From James Gavin’s 8/8/10 review of Little Girl Blue: The Life of Karen Carpenter (by Randy L. Schmidt), NYT Book Review:
Each of her love affairs foundered, and someone [notably her brother or her mother] was always there to discourage any relationship that might sidetrack the golden goose.
The Golden Goose is a fairy tale collected by the Brothers Grimm, in which the goose in question has feathers of pure gold, and anyone who tries to pluck one is instantly stuck to the bird (further complications ensue, and there’s a backstory).
It’s hard to see Karen Carpenter as metaphorically such a golden goose, though she could undoubtedly have been described as a (metaphorical) cash cow, or as a goose (or hen) who regularly laid a (metaphorical) golden egg (as in the Aesop fable), through her singing.

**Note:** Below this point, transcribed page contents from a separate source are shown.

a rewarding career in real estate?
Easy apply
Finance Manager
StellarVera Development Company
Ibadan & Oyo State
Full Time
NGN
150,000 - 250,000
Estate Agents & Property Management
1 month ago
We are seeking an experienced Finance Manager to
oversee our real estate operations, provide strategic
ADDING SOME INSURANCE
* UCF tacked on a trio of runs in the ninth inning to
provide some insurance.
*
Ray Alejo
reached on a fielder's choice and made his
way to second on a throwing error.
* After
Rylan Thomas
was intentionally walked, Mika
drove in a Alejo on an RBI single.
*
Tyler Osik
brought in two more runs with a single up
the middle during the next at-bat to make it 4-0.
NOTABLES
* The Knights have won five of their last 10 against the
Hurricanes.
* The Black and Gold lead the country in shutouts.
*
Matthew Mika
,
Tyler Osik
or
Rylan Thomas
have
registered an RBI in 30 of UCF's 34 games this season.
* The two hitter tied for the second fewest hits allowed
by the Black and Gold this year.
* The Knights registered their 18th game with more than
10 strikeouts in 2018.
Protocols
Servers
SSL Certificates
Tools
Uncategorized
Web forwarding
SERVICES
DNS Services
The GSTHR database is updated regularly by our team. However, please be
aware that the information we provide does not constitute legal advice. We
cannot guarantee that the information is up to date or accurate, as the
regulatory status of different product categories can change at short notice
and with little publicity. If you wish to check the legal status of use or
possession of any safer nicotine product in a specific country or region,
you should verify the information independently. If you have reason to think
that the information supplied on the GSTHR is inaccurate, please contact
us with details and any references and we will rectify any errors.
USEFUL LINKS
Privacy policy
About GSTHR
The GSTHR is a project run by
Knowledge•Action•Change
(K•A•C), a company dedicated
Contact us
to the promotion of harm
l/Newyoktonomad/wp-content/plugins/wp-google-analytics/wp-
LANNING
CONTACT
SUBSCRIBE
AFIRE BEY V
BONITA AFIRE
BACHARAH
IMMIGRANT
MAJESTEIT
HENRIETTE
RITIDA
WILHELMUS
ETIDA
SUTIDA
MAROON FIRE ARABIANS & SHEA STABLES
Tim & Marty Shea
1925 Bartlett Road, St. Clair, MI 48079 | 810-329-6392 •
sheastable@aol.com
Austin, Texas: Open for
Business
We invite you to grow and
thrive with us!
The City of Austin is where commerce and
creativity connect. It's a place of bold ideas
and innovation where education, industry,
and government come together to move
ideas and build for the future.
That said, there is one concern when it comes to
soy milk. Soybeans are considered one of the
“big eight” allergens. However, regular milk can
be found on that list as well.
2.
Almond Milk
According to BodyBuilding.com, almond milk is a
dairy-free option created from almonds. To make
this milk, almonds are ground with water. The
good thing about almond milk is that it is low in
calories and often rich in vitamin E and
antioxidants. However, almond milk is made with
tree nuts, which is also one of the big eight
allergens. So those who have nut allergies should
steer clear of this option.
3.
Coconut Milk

That is, you could sidetrack a golden-egg-laying goose (divert it from performing its valuable function), most spectacularly by killing it, in the hope of getting at its presumed internal store of gold. Of course you could also kill a golden goose in the hope of getting its golden feathers, but sidetracking or diversion wouldn’t keep it from having golden feathers or cause it to lose them.
Still, the two formulaic expressions are similar enough that they can be blended, to yield kill the golden goose, which is a good deal shorter than kill the goose that laid/lays the golden egg(s). Or kill the golden goose could be seen not as formal blending or a shortening of the longer formula by displacement of the word golden, but as a conceptual displacement of the property of goldenness from the goose’s eggs to the goose itself (a kind of hypallage).
In any case, though it’s not in OED2, the shorter version seems to have gained currency in English, as in this quote (one out of a large number), where the connection to the golden-egg-laying goose is explicit:
Don’t Kill the Golden Goose!
It’s a well known fact that dead geese cannot lay golden eggs! (link)
No doubt there are people out there complaining about such usages as misquotations. And probably people who visualize the goose that laid the golden eggs as itself golden (well, that makes sense, doesn’t it?).
August 23, 2010 at 7:59 am |
I would go further than you do and assert that, nowadays, most references to the “golden goose” are in fact to the “goose that lays the golden egg”. The Grimm story is a much less generic metaphor, and it’s not one of the better-known fairytales that every schoolboy knows. All the online dictionaries that define “golden goose” give the golden-eggs sense and not the other.